* What this task involves *
Omit the pictures and transcribe every other part of the records exactly.

* Bounding box prediction data *
>>>>>
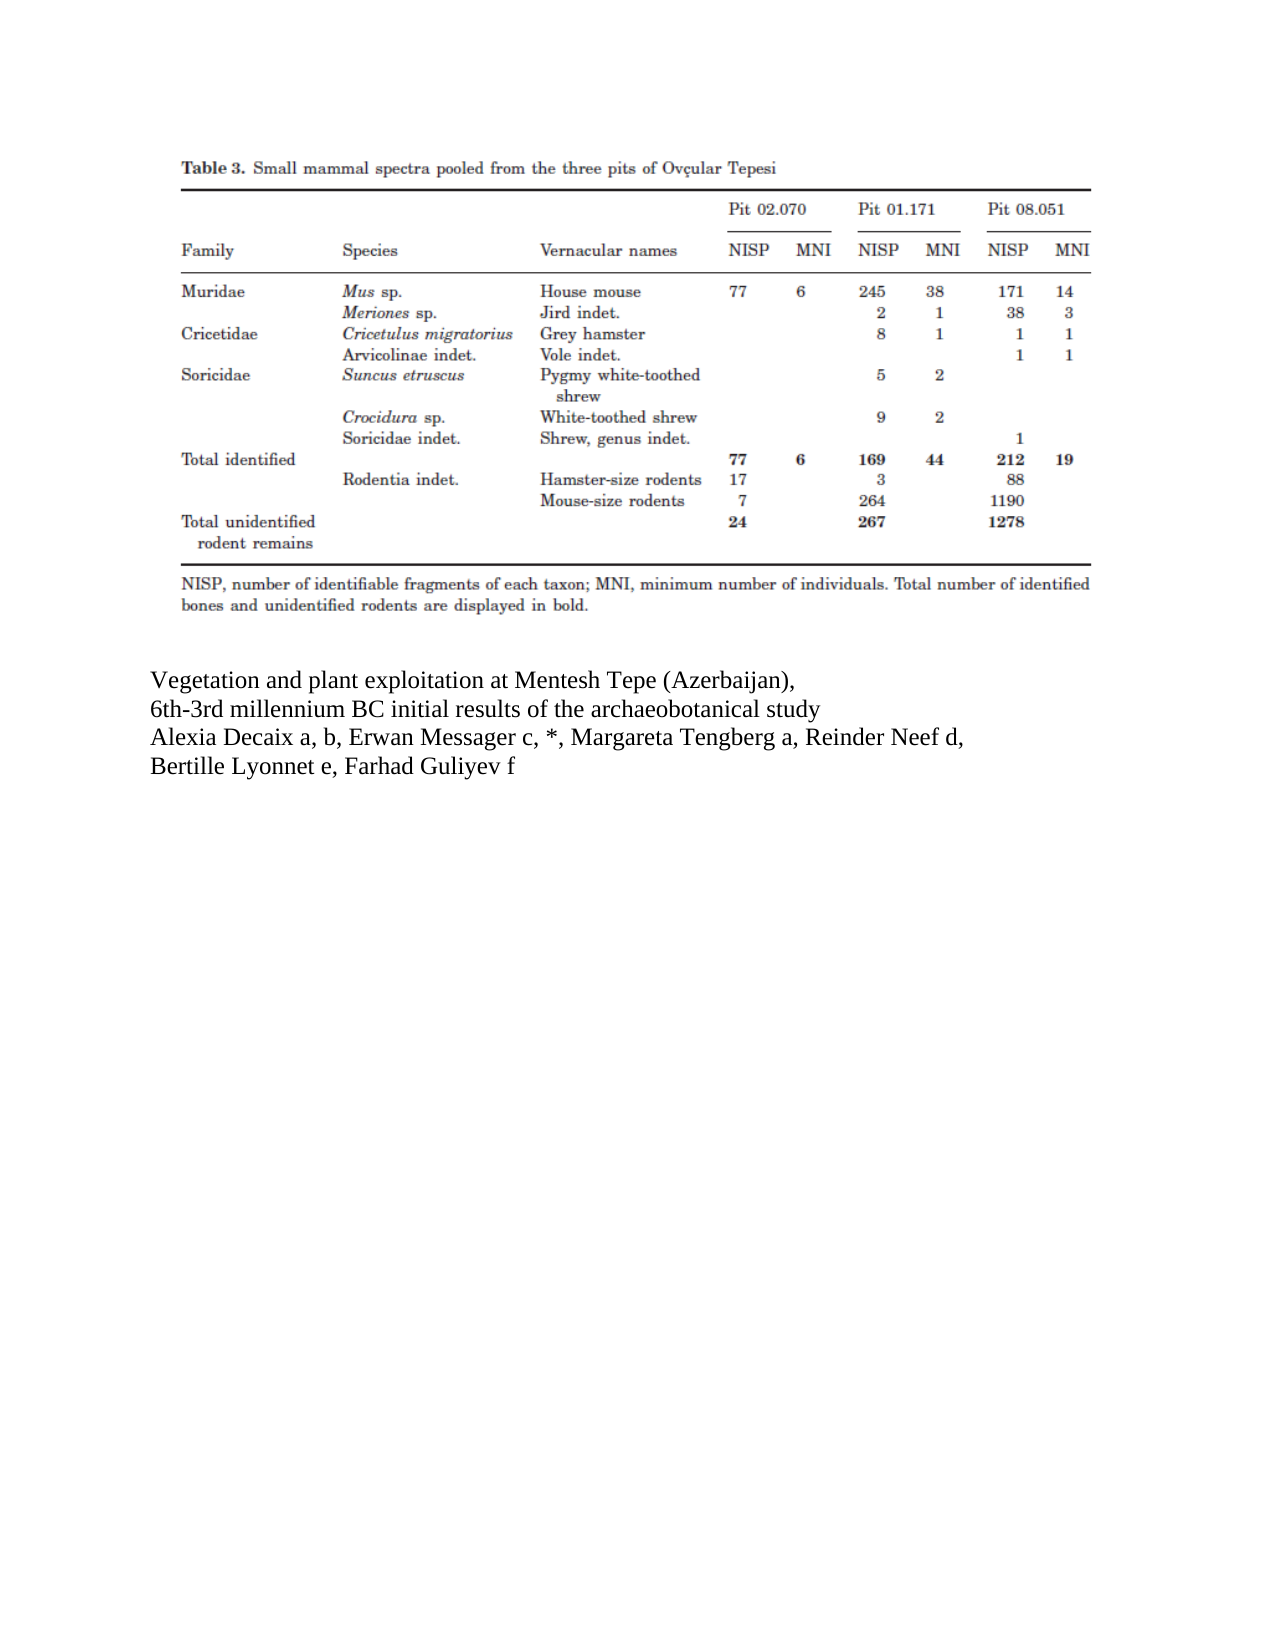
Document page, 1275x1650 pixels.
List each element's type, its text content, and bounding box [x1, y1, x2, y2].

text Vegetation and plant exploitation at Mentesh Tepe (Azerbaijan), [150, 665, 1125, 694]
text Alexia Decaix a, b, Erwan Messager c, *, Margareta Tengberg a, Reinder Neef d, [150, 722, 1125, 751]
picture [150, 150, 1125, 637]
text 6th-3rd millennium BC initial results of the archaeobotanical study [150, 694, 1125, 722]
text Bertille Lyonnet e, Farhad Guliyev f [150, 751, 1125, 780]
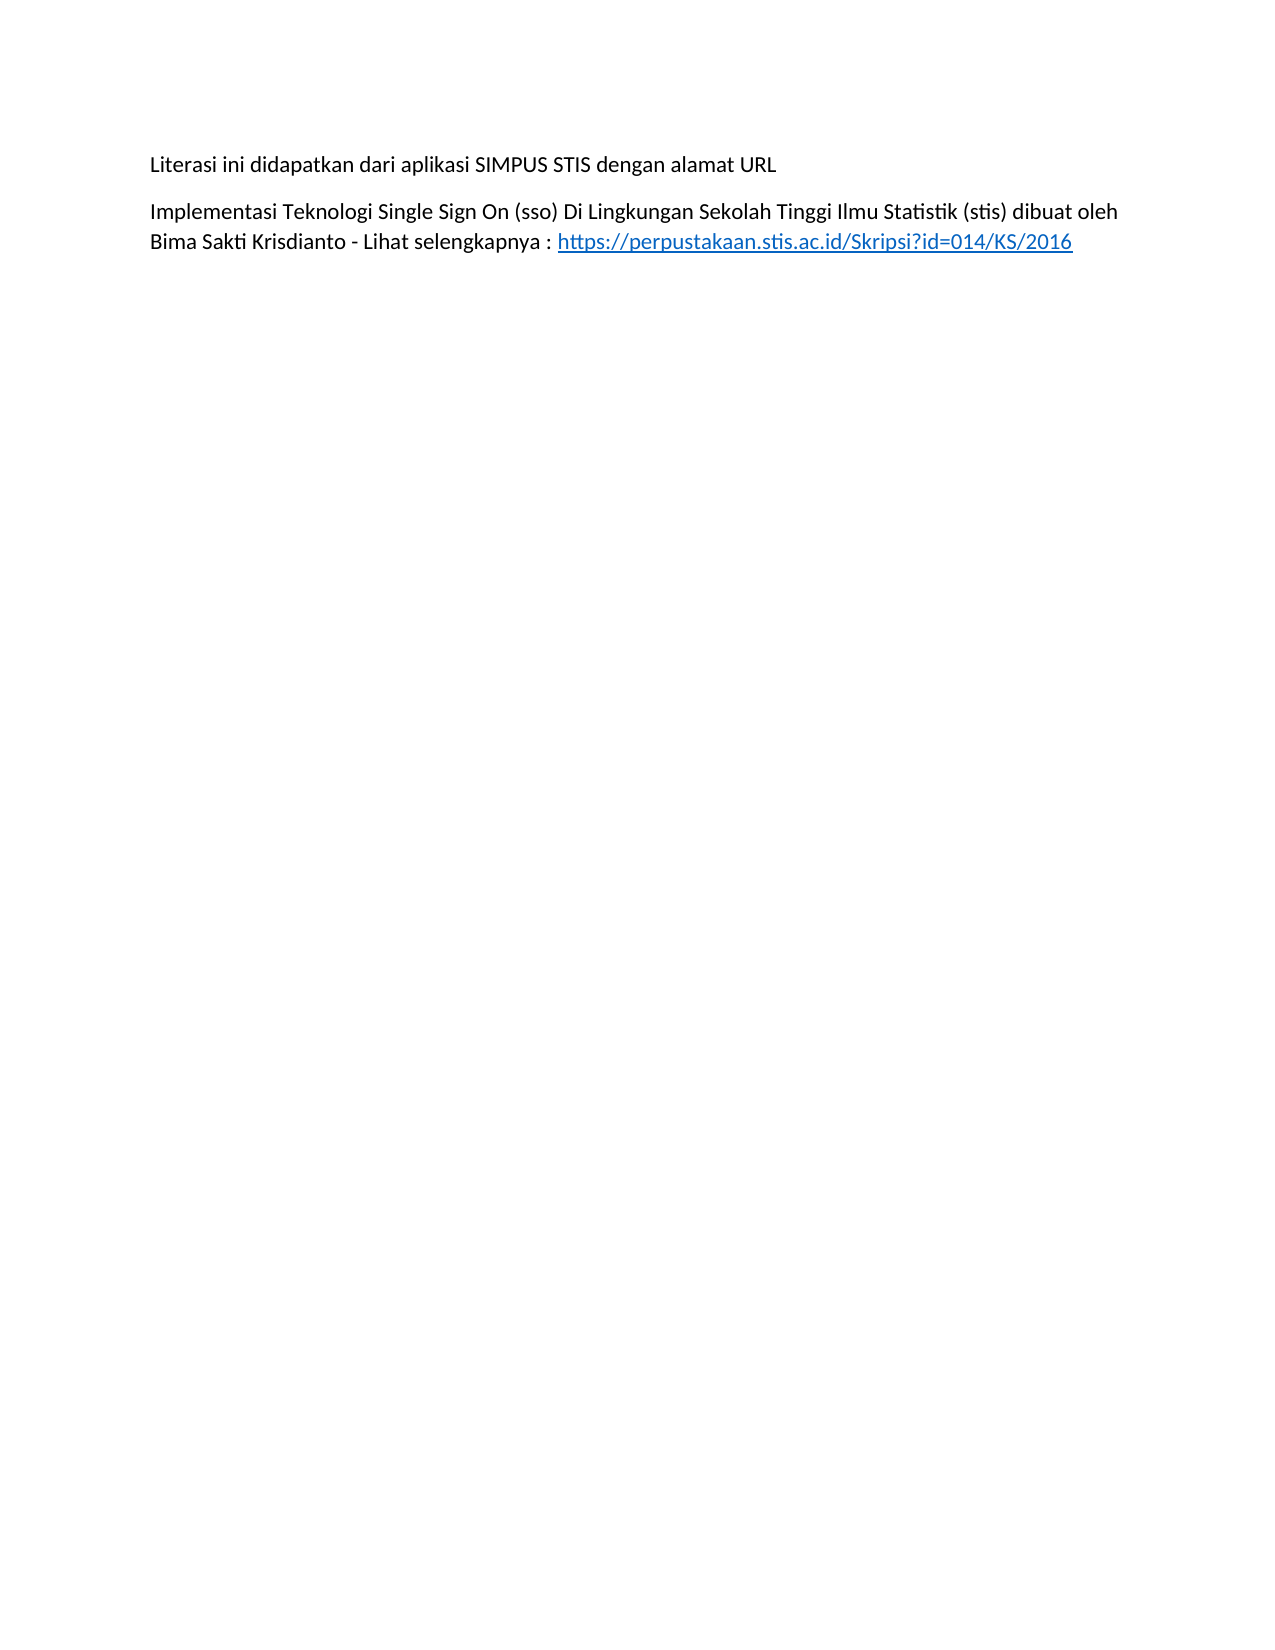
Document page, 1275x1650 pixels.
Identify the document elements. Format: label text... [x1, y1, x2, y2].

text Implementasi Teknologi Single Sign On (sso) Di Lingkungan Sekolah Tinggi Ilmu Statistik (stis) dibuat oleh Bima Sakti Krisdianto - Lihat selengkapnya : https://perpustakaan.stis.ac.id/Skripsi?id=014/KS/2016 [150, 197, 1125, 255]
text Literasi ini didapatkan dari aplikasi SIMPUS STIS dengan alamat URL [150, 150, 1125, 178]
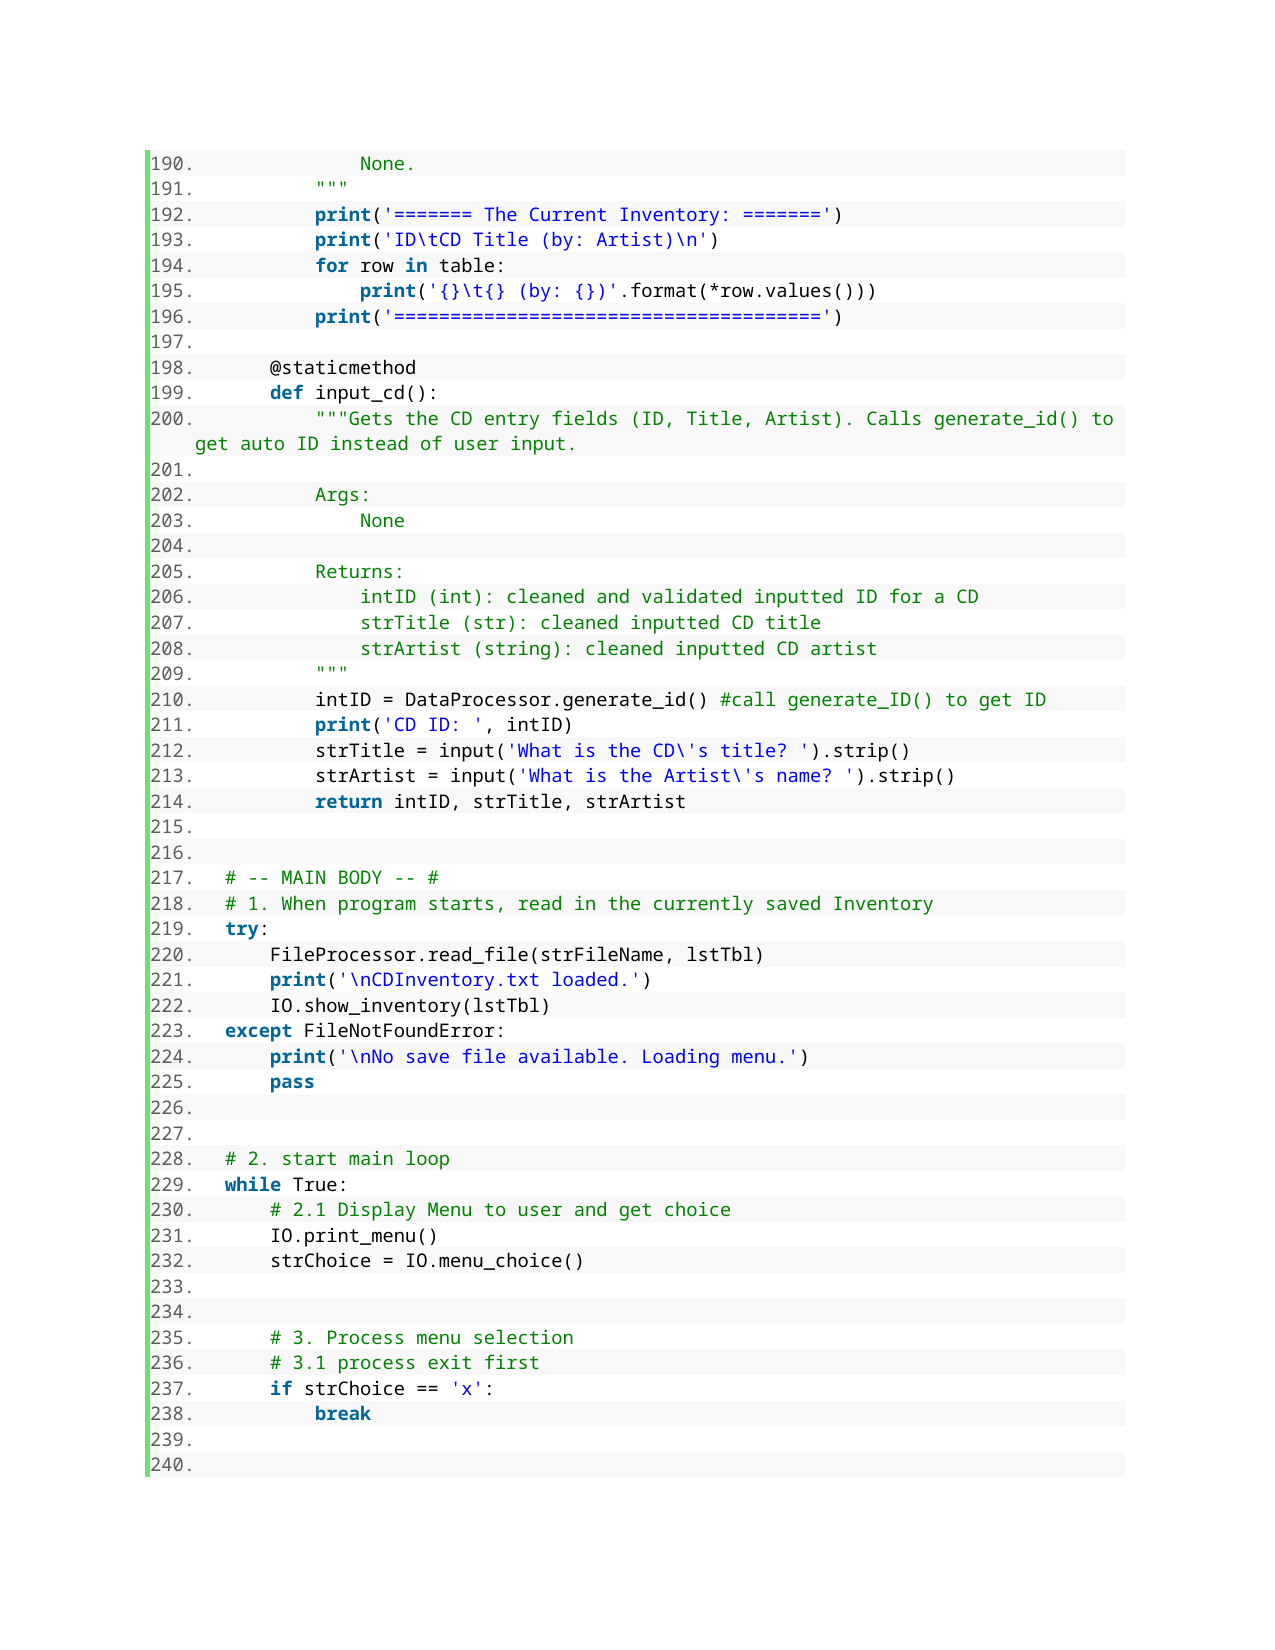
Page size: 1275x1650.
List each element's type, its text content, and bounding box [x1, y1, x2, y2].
<<<<<
* Solved exercise *
Document page, 1275x1650 pixels.
List each element's type, its text content, and bounding box [x1, y1, x2, y2].

text Vegetation and plant exploitation at Mentesh Tepe (Azerbaijan), [150, 665, 1125, 694]
text Alexia Decaix a, b, Erwan Messager c, *, Margareta Tengberg a, Reinder Neef d, [150, 722, 1125, 751]
picture [150, 150, 1125, 637]
text 6th-3rd millennium BC initial results of the archaeobotanical study [150, 694, 1125, 722]
text Bertille Lyonnet e, Farhad Guliyev f [150, 751, 1125, 780]
Document page, 1275x1650 pixels.
Identify the document elements. Format: label text... [x1, y1, x2, y2].

text Implementasi Teknologi Single Sign On (sso) Di Lingkungan Sekolah Tinggi Ilmu Statistik (stis) dibuat oleh Bima Sakti Krisdianto - Lihat selengkapnya : https://perpustakaan.stis.ac.id/Skripsi?id=014/KS/2016 [150, 197, 1125, 255]
text Literasi ini didapatkan dari aplikasi SIMPUS STIS dengan alamat URL [150, 150, 1125, 178]
Page size: 1275x1650.
List each element's type, its text content, and bounding box [x1, y1, x2, y2].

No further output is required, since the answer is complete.